One Step Quantitative Molecular Approach for Detection of BCR/ABL Translocation and for Monitoring and Follow up of the Minimal Residual Disease in CML Patients Under Tyrosine Kines Inhibitors Treatment

Abstract 4435

In patients with chronic myeloid leukemia (CML) a correct and careful monitoring of the response to treatment with tyrosine kinase inhibitors (TKI) is essential in order to properly manage the disease.

The use of standardised rapid and highly sensitive molecular methods has become a requirement for the interpretation of the patient response to the standard therapy and to promptly switch to alternative treatments in case of resistance.

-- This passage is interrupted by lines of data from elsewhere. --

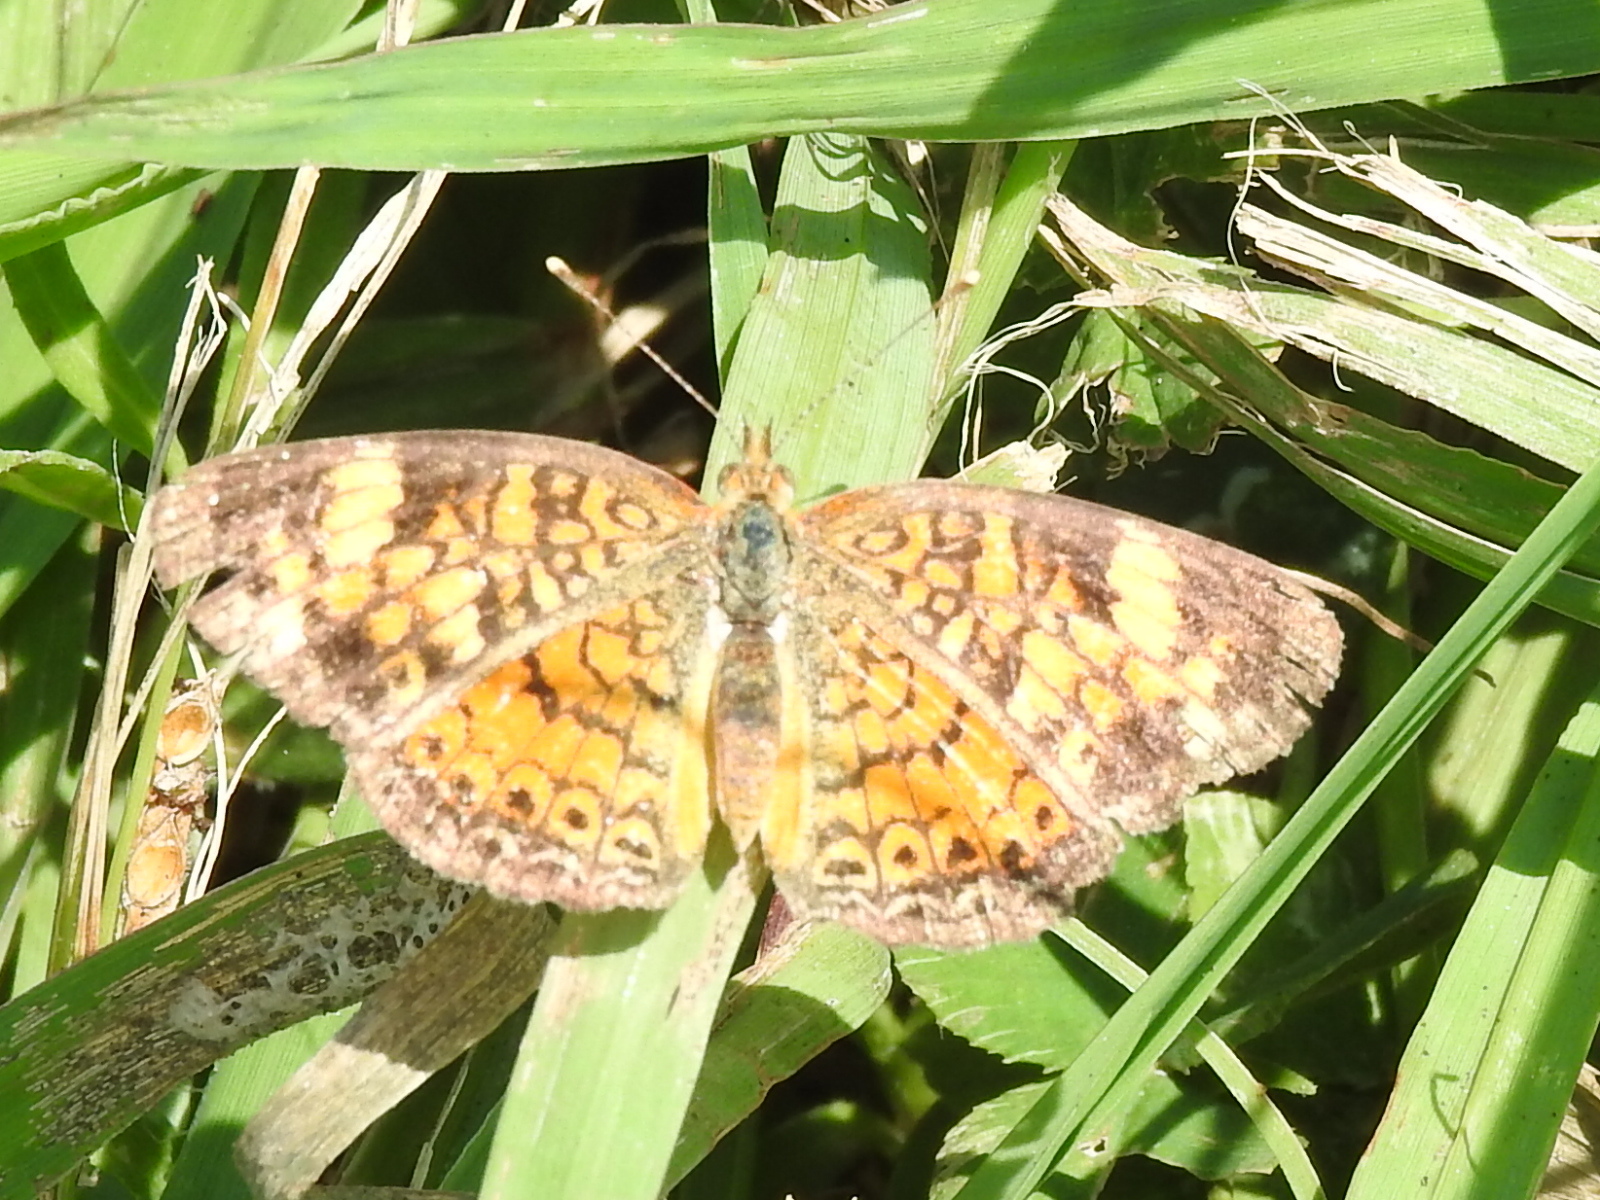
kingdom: Animalia
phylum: Arthropoda
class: Insecta
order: Lepidoptera
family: Nymphalidae
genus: Phyciodes
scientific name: Phyciodes tharos
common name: Pearl crescent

International guidelines suggested the possibility to use the absolute copy number of the control gene ABL in order to define the sensitivity of the analytical method and hence the molecular remission level achieved. A minimum of 10000 copy of ABL gene is required for the validation of the final diagnosis and a minimum of 32000 copies of ABL is desirable to define the molecular remission as MR4.5.

We are currently testing a new assay, “BCR-ABL ELITe MGB® kit” (Nanogen Advanced Diagnostics S.p.A) which allows to perform in one step the retrotranscription and the amplification of the extracted sample, thus increasing sensitivity in detection of both genes.

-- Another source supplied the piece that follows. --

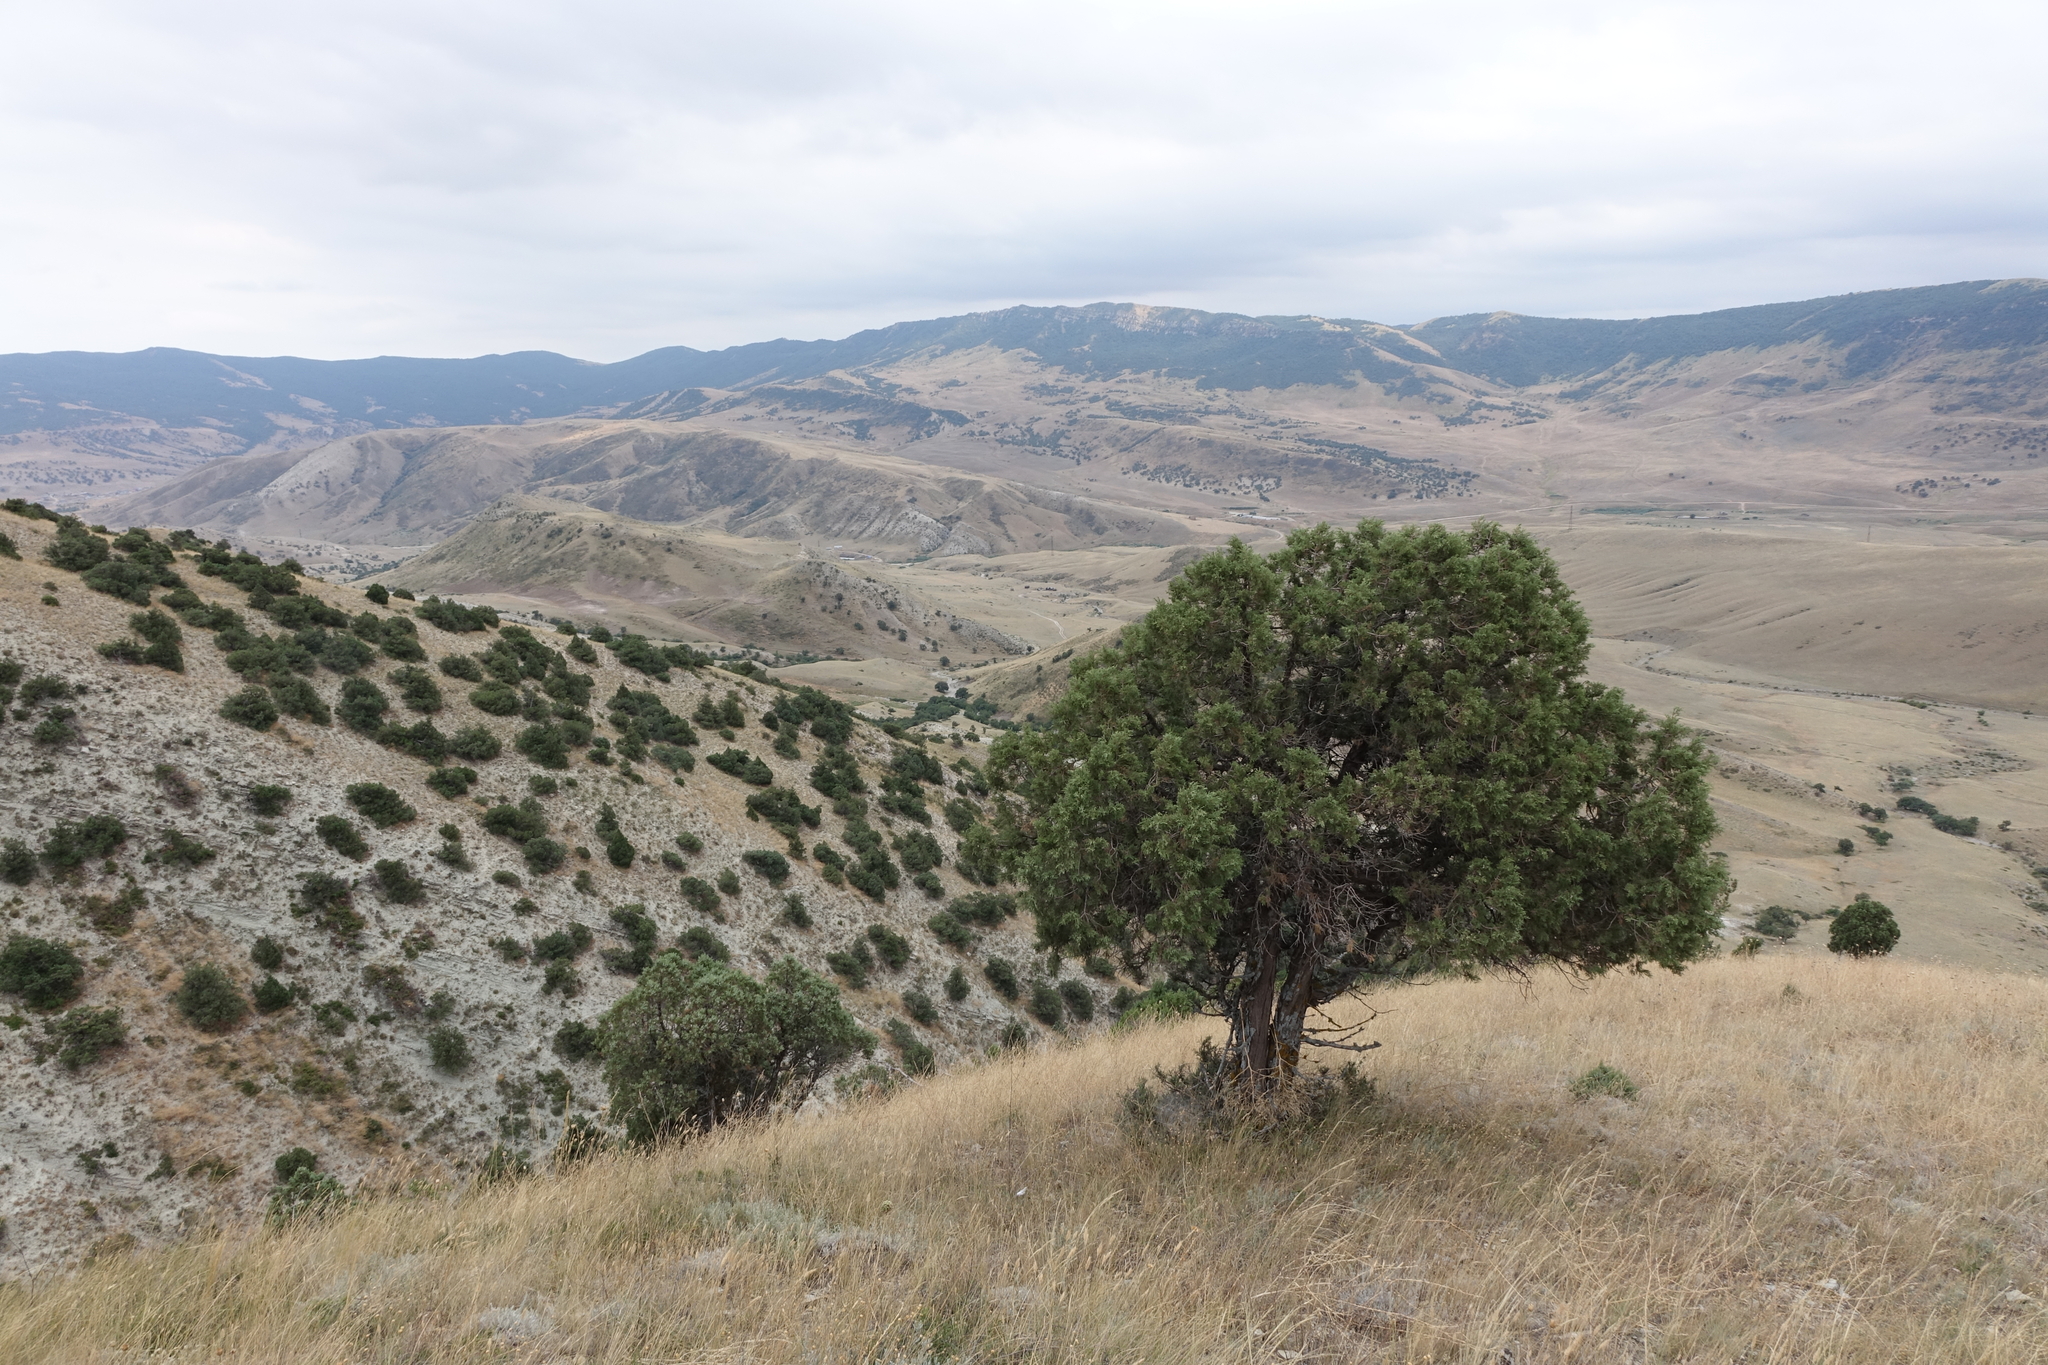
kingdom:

In a pilot study, we compared the sensitivity of “BCR-ABL ELITe MGB® kit” one step assay with our current routine assay, “Philadelphia P210 Q-PCR Alert” (Nanogen Advanced diagnostics). Peripheral whole blood samples from CML patients (n=45) at different stages of the disease and from normal individuals (n=30) were analysed. For the analysis, 500 ng of RNA were directly added into the amplification reaction. Amplification was performed on the 7500Fast Dx instrument (LifeTech, Applied Biosystem). Final results were expressed as ratio BCR-ABL/ABL % in international scale.

In the analysed group, the average value of ABL detected by “BCR-ABL ELITe MGB® kit” was 48500 copies. In CML patients ABL ranged between 19000 and 106525 copies, with a median value of about 59000 copies. In the analysis with the routine assay ABL values ranged between 6600 and 105000 copies, with a median value of about 33000 copies. High reproducibility of results on sample duplicates was observed. and the final results with the “BCR-ABL ELITe MGB® kit” complete overlapped the routine assay outcome.

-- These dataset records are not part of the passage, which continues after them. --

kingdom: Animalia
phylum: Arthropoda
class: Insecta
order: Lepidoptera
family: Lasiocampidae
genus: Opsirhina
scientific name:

In conclusion, “BCR-ABL ELITe MGB® kit” assay is rapid, accurate, sensitive. It eliminates the time consuming step of separate retrotranscription and reduces the possibility of errors during the analysis and gives more reproducibile results. BCR-ABL ELITe MGB® kit” offers an innovative approach to CML molecular monitoring and a step further in the standardisation molecular results in CML follow-up. Further analysis of PCR results is ongoing in order to complete the validation of this system.